Burkina Faso : anatomie d’un 85,38 % qui dévoile l’envers de l’administration
Il suffit parfois d’un seul chiffre pour révéler l’écart entre ce qu’un pouvoir raconte et ce que vivent ses administrés. En mettant en avant un taux de 85,38 % d’efficacité administrative pour l’année 2025, l’exécutif burkinabè n’a pas seulement affiché une performance : il a livré, sans le vouloir, la radiographie d’un appareil d’État qui se raconte une tout autre histoire que celle du quotidien de ses citoyens.
Car pendant que ce pourcentage circule dans les salles de réunion et les rapports officiels, les Burkinabè continuent d’affronter une précarité grandissante et un accès toujours plus compliqué aux services de base. Derrière les slogans sur la « souveraineté » et la « dématérialisation », les réformes annoncées dissimulent mal les failles d’une administration qui a perdu ses repères.
Un indice auto-évalué qui ne franchit jamais la porte des guichets
Comment soutenir un taux d’efficacité proche de l’excellence quand, sur le terrain, les usagers font face à des guichets vides, à des délais insupportables pour obtenir un acte d’état civil et à une corruption qui s’installe dans la commande publique ? L’indice mis en avant par le Conseil national de la modernisation de l’Administration appartient à cette catégorie de chiffres qui naissent dans les bureaux et meurent avant d’atteindre les provinces.
Cette auto-évaluation ne dit rien de la qualité réelle du service rendu. Elle ne dit rien non plus de la frustration parfaitement légitime des populations rurales, laissées à l’écart d’un service public qui existe surtout sur le papier.
Numériser à marche forcée : la vitrine qui laisse des millions de citoyens sur le trottoir
L’exécutif a fait de la digitalisation des procédures le marqueur principal de son action. Le raisonnement mérite pourtant d’être retourné : accélérer la dématérialisation dans un pays où les délestages électriques se répètent et où la couverture internet reste faible dans les provinces relève de la fuite en avant.
Délestages et connexion fragile : le détail qui fait basculer tout le dispositif
Une plateforme en ligne n’a de sens que si l’électricité tient et si le réseau suit. Ce sont précisément ces deux conditions qui manquent le plus souvent hors des grands centres urbains.

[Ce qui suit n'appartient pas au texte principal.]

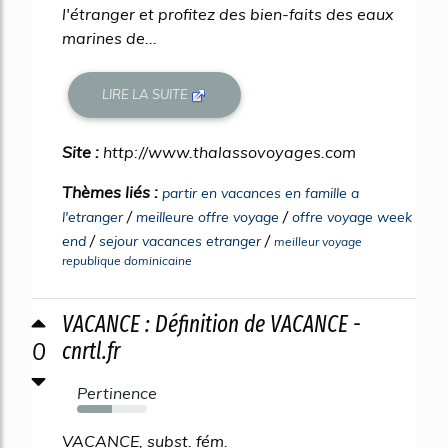
l'étranger et profitez des bien-faits des eaux
marines de...
LIRE LA SUITE
Site :
http://www.thalassovoyages.com
Thèmes liés :
partir en vacances en famille a
/
/
l'etranger
meilleure offre voyage
offre voyage week
/
/
end
sejour vacances etranger
meilleur voyage
republique dominicaine
VACANCE : Définition de VACANCE -
0
cnrtl.fr
Pertinence
50%
VACANCE, subst. fém.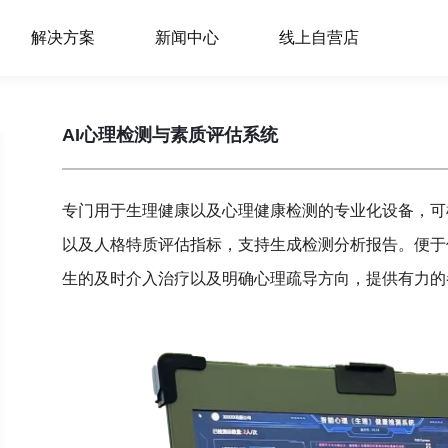
解决方案
新闻中心
线上自营店
AI心理检测与素质评估系统
专门用于生理健康以及心理健康检测的专业化设备，可检
以及人格特质评估指标，支持生成检测分析报告。便于
生的及时介入治疗以及明确心理疏导方向，提供有力的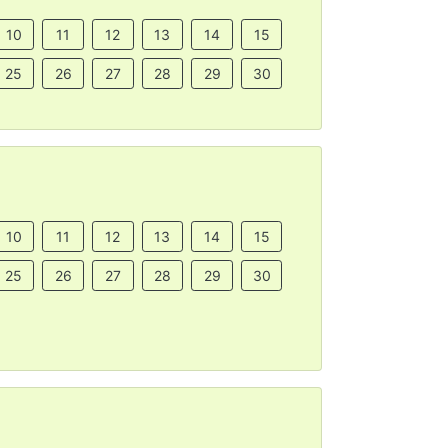
10
11
12
13
14
15
25
26
27
28
29
30
10
11
12
13
14
15
25
26
27
28
29
30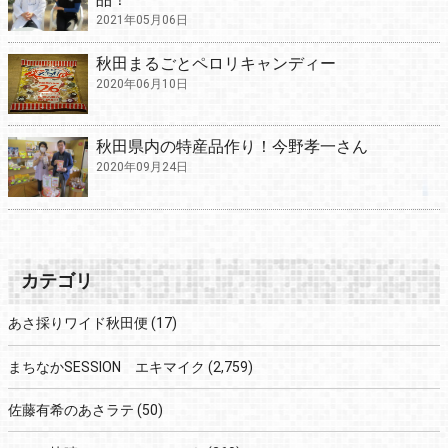
2021年05月06日
秋田まるごとペロリキャンディー
2020年06月10日
秋田県内の特産品作り！今野孝一さん
2020年09月24日
カテゴリ
あさ採りワイド秋田便
(17)
まちなかSESSION エキマイク
(2,759)
佐藤有希のあさラテ
(50)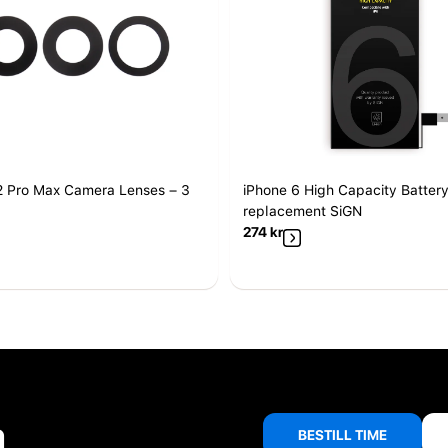
2 Pro Max Camera Lenses – 3
iPhone 6 High Capacity Batter
replacement SiGN
274
kr
å
BESTILL TIME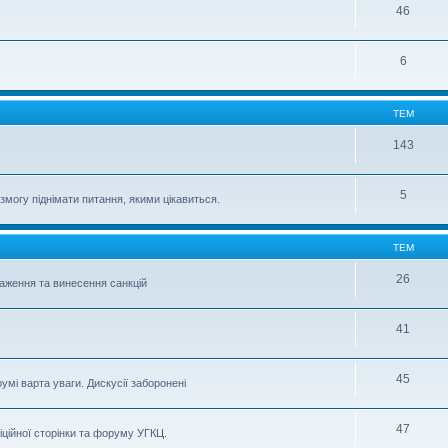
46
6
ТЕМ
143
5
могу піднімати питання, якими цікавиться.
ТЕМ
26
важення та винесення санкцій
41
45
умі варта уваги. Дискусії заборонені
47
іційної сторінки та форуму УГКЦ.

La transformation numérique devient alors un filtre plutôt qu’un pont.
Une réforme qui exclut celles et ceux qu’elle prétend servir
Loin d’être inclusive, cette modernisation à l’aveugle menace de rejeter hors du service public des millions de citoyens qui ne disposent ni de l’équipement nécessaire, ni de la connexion, ni des codes pour naviguer sur les plateformes administratives. Le guichet disparaît, mais rien ne le remplace vraiment.
Réinvestir les zones reconquises : l’annonce et le vide opérationnel
Accompagner le retour des forces armées par la réinstallation des services publics est une nécessité. Mais annoncer une administration prête à reprendre immédiatement pied dans les zones reconquises ressemble davantage à une posture de communication qu’à un plan de terrain.
Sans garanties sécuritaires solides pour les enseignants, les agents de santé et les administrateurs, et sans budget d’équipement à la hauteur des enjeux, envoyer des fonctionnaires dans ces territoires relève de l’imprudence. La souveraineté proclamée se heurte ici à une question très concrète : qui protège ceux qui doivent rouvrir les écoles et les centres de santé ?
« Administration intègre et disciplinée » : le ressort caché d’une mise au pas
Le vocabulaire employé mérite d’être décrypté. Sous couvert d’instaurer une administration exemplaire et ordonnée, le pouvoir prépare en réalité le terrain à une politisation renforcée de la haute fonction publique.
La refonte des critères de nomination et le contrôle accru exercé sur les agents de l’État servent de levier pour écarter les voix dissidentes et réduire au silence les organisations syndicales. La discipline affichée n’est pas seulement administrative : elle est aussi politique.
Ce qu’aucun tableau de bord ne montrera jamais
Le débat sur les 85,38 % occupe l’espace public, mais il détourne l’attention des causes profondes de la panne. Celles-ci sont connues, documentées, et pourtant rarement traitées :
- des moyens dérisoires là où le service est réellement attendu, loin des ministères ;
- une redevabilité quasi inexistante, qui permet à l’auto-évaluation de tenir lieu de bilan ;
- un pouvoir d’achat des travailleurs qui se dégrade de mois en mois, y compris pour les agents publics chargés de faire fonctionner l’État.
Plutôt que de multiplier les séminaires et les autocongratulations statistiques à Ouagadougou, le gouvernement gagnerait donc à s’attaquer à ces trois réalités. Un chiffre peut flatter un pouvoir pendant une saison. Il ne remplace jamais une école qui rouvre, un acte d’état civil délivré à temps, ou un fonctionnaire payé dignement.